Roddy Piper was always one of the greats in wrestling, though it took him a while to get there. Were it not for the falling out he had with his father when he was just 15, he may not have found his path to professional wrestling. A chance playing of the bagpipes as he was making his way to the squared circle cemented his image, and while he had been introduced as “Roddy the Piper,” fans heard it as “Roddy Piper,” and the man’s image grew to encompass a personality as large as he was.

He was not, however, just about the wrestling, though that was clearly one of his great passions. Roddy Piper also featured in one of the best cheesy horror movies to date — John Carpenter’s They Live. Carpenter himself was mourning the legend’s passing.

It was clear that Roddy Piper’s influence extended over generations as well.

Dwayne Johnson, better known as “The Rock” to wrestling fans worldwide, noted in an Instagram post, “He was a huge influence on me as a kid and an even bigger one when [he] became The Rock in the WWE.”

Johnson met Piper when he was wrestling Johnson’s father, and Johnson was only 12 at the time.

On Father’s Day, Colt Toombs, Roddy Piper’s only son and an up-and-coming pro wrestler in his own right, tweeted how much his father meant to him. On his father’s passing July 31, Toombs said he will “always try to be the man he raised me to be.”

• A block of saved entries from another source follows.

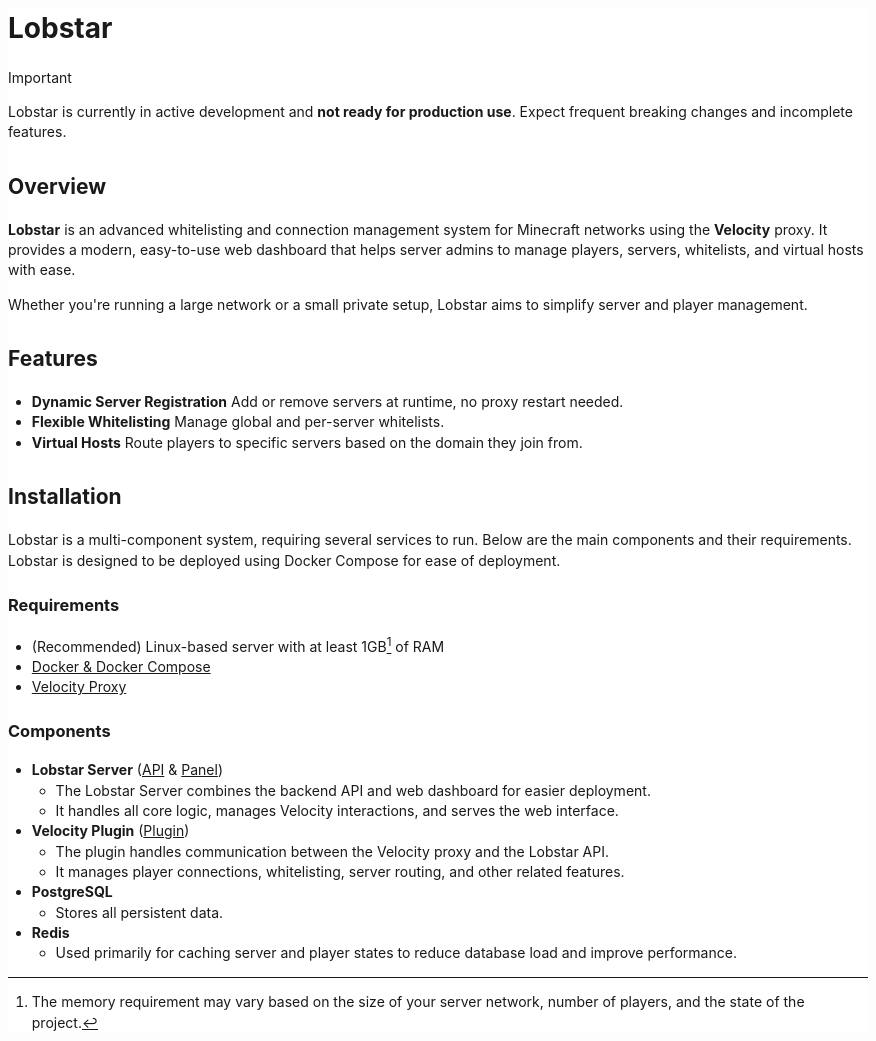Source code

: # Lobstar

> [!IMPORTANT]
> Lobstar is currently in active development and **not ready for production use**. Expect frequent breaking changes and incomplete features.

## Overview

**Lobstar** is an advanced whitelisting and connection management system for Minecraft networks using the **Velocity**
proxy. It provides a modern, easy-to-use web dashboard that helps server admins to manage players, servers,
whitelists, and virtual hosts with ease.

Whether you're running a large network or a small private setup, Lobstar aims to simplify server and player management.

## Features

- **Dynamic Server Registration** Add or remove servers at runtime, no proxy restart needed.
- **Flexible Whitelisting** Manage global and per-server whitelists.
- **Virtual Hosts** Route players to specific servers based on the domain they join from.

## Installation

Lobstar is a multi-component system, requiring several services to run. Below are the main components and their requirements. Lobstar is designed to be deployed using Docker Compose for ease of deployment.

### Requirements

- (Recommended) Linux-based server with at least 1GB[^1] of RAM
- [Docker & Docker Compose](https://docs.docker.com/compose/)
- [Velocity Proxy](https://velocitypowered.com/)

[^1]: The memory requirement may vary based on the size of your server network, number of players, and the state of the project.

### Components

- **Lobstar Server** ([API](https://github.com/DevPieter/lobstar_api) & [Panel](https://github.com/DevPieter/lobstar_panel))
    - The Lobstar Server combines the backend API and web dashboard for easier deployment.
    - It handles all core logic, manages Velocity interactions, and serves the web interface.
- **Velocity Plugin** ([Plugin](https://github.com/DevPieter/Lobstar-v2))
    - The plugin handles communication between the Velocity proxy and the Lobstar API.
    - It manages player connections, whitelisting, server routing, and other related features.
- **PostgreSQL**
    - Stores all persistent data.
- **Redis**
    - Used primarily for caching server and player states to reduce database load and improve performance.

Interestingly enough, Roddy Piper told HBO’s Real Sports in 2003 that he did not believe he would even reach the age of 65 due to his poor lifestyle choices and had come back to wrestling that same year because he could not access his WWE pension fund until he hit 65. The wrestling legend was actually axed from WWE that year — though the separation would be temporary — for comments he made about the darker side of wrestling in that interview.